The non-criminal character of deportation was in fact the very point decided by the Supreme Court in Reference as to the effect of the Exercise by this Excellency, the Governor General of the Royal Prerogative of Mercy upon Deportation Proceedings, [1933] S.C.R. 269, at 278, when section 40 of the Immigration Act (R.S.C. 1927, c. 93) was the precursor of subsection 27(1) of the present Act and sections 42 and 43 the predecessors of subsection 32(2).

The applicant, in applying for permanent residence, was seeking a benefit which required he comply with the provisions and obligations of the Act. He failed to comply with those obligations, misrepresenting a fact material to receiving this benefit, which was, in a sense, conditionally granted and was revoked for misrepresentation. It is a well-established principle that non-citizens do not have an unqualified right to enter and remain in this country. The bases upon which a landed immigrant may be removed from Canada, on the ground that he or she has improperly obtained landing, have been provided by Parliament in section 27 of the Act. Among these grounds, Parliament has included paragraph 27(1)(e) which provides for the removal of a person who has been “granted landing … by reason of any fraudulent or improper means or misrepresentation of any material fact, whether exercised or made by himself or any other person”. This is the regime adopted by Parliament, and in my opinion, to apply this regime in the present circumstances, does not violate the principles of fundamental justice. As stated by Sopinka J. in Chiarelli v. Canada (Minister of Employment and Immigration):[14]

Thus Parliament has the right to adopt an immigration policy and to enact legislation proscribing the conditions under which non-citizens will be permitted to enter and remain in Canada. It has done so in the Immigration Act. … The qualified nature of the rights of citizens to enter and remain in Canada is made clear by s. 4 of the Act. Section 4(2) provides that permanent residents have a right to remain in Canada except where they fall within one of the classes in s. 27(1).
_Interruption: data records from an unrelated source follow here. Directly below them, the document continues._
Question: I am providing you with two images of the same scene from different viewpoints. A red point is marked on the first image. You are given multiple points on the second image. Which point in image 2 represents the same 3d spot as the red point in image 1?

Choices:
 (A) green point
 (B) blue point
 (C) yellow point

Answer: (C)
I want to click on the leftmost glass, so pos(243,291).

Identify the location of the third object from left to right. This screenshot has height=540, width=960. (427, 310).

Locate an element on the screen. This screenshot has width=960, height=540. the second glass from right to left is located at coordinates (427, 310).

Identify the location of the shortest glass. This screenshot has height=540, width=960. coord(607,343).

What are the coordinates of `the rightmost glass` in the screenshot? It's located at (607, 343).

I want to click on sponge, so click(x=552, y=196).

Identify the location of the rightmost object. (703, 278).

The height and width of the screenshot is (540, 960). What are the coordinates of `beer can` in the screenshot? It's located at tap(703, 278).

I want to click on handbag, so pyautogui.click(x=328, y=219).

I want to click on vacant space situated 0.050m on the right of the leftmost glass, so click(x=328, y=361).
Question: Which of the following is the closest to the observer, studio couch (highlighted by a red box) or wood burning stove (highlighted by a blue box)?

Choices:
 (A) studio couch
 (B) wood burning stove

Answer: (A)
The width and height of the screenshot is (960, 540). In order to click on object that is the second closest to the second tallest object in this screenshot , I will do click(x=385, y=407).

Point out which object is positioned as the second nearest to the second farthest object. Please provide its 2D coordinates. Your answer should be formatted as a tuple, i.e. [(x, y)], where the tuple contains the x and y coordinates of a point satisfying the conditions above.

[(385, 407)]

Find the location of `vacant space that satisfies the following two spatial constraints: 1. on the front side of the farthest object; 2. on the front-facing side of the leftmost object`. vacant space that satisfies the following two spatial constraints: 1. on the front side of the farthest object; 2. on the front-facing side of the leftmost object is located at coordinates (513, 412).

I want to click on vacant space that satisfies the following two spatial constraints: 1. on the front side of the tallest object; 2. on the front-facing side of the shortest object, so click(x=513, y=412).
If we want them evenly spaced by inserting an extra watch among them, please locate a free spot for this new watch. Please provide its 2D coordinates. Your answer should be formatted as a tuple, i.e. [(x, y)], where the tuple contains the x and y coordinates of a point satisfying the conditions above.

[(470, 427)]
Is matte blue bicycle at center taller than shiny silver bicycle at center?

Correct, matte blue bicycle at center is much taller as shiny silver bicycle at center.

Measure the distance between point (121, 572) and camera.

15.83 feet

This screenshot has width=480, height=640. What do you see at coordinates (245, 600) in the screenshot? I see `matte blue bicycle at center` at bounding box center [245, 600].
It is not a principle of fundamental justice that an individual who seeks the benefit of a statutory regime, yet fails for whatever reason to make themselves aware of, or to satisfy, the requirements imposed by that regime, is entitled to special protection or concessions from its enforcement. In my view, in the circumstances of this case, paragraph 27(1)(e), as interpreted by the Appeal Division does not violate section 7 of the Charter.

(b)       Section 15

Counsel for the applicant also maintains that paragraph 27(1)(e), as interpreted by the Appeal Division, constitutes a violation of subsection 15(1) of the Charter in that it discriminates against the illiterate and uneducated. He states that this interpretation discriminates against the applicant on the basis of his ignorance as well as his inability to speak English or French, factors which counsel for the applicant argues constitute a “disability” within the prohibited grounds of discrimination under section 15 of the Charter. By failing to provide an interpreter upon his arrival in Canada, counsel for the applicant suggests that immigration officers treated the applicant in a discriminatory manner by treating him in a differential or unequal manner on the basis of his “disability”.

In my opinion, this argument, alleging a violation of the applicant’s right under section 15 of the Charter must fail. Ignorance of the law, and the inability to converse in either of Canada’s official languages, does not, in my opinion, constitute a “disability”, nor does it fall within any of the other enumerated grounds of discrimination under section 15 of the Charter.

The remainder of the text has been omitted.